Pollen and spore identification (minimally 300 grains per sample) was based on reference collections of the United States Geological Survey (Reston, VA) and Willard et al. (2004). Absolute pollen concentrations were calculated using the marker-grain method described by Benninghoff (1962). Marker tablets of Lycopodium spores were the source of the exotic grains, and the quantity of Lycopodium spores in the marker tablets was determined by the manufacturer with a Coulter Counter following the procedures of Stockmarr (1973). Absolute pollen concentration was calculated using the formula (Maher, 1981): Pconc=RM/V,
Where: Pconc = pollen per gram dry sediment; R=pollen grains counted/marker grains counted; M=marker grains added; V=dry weight of sediment
Our interpretations of past plant communities are based on the quantitative method of modern analogs (Overpeck et al., 1985). We calculated squared chord distance (SCD) between down-core pollen assemblages and a suite of 197 surface samples collected throughout southern Florida in the early 1960s and 1995-2002 (Willard et al., 2001b and this research) to define the similarity between each fossil and modern pollen assemblage.
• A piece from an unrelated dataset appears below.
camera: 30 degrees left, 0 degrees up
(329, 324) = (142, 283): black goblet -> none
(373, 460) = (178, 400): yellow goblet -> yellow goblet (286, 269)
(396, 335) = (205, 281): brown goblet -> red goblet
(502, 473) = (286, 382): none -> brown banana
Internal comparison among surface samples from ten vegetation types indicates that samples with SCD values < 0.15 may be considered close analogs (Willard et al., 2001b). If analogs were present for a fossil assemblage, we identified the source vegetation for the fossil assemblage as one of the twelve types represented in the modern database. We divided cores into pollen zones based on a combination of visual inspection, objective zonation using CONISS (Grimm, 1992), and modern analogs.